[[ PROVIDED ENTRIES, beginning ]]

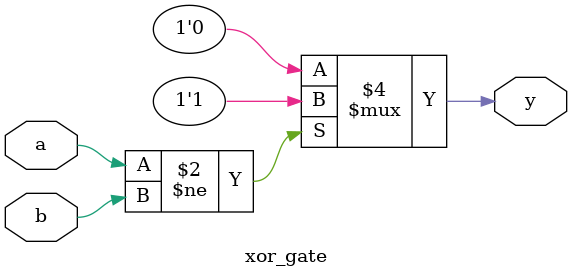
<source format=sv>
module xor_gate(input a,b, output reg y);
	always @(a,b)
	begin
		if(a!=b)
			y =1'b1;
		else
			y =1'b0;
	end
endmodule

</source>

[[ PROVIDED ENTRIES, end ]]

EXERCISE - Write out every record exactly. Leave the pictures out.

EXERCISE RESPONSE -
<source format=sv>
module xor_gate(input a,b, output reg y);
	always @(a,b)
	begin
		if(a!=b)
			y =1'b1;
		else
			y =1'b0;
	end
endmodule

</source>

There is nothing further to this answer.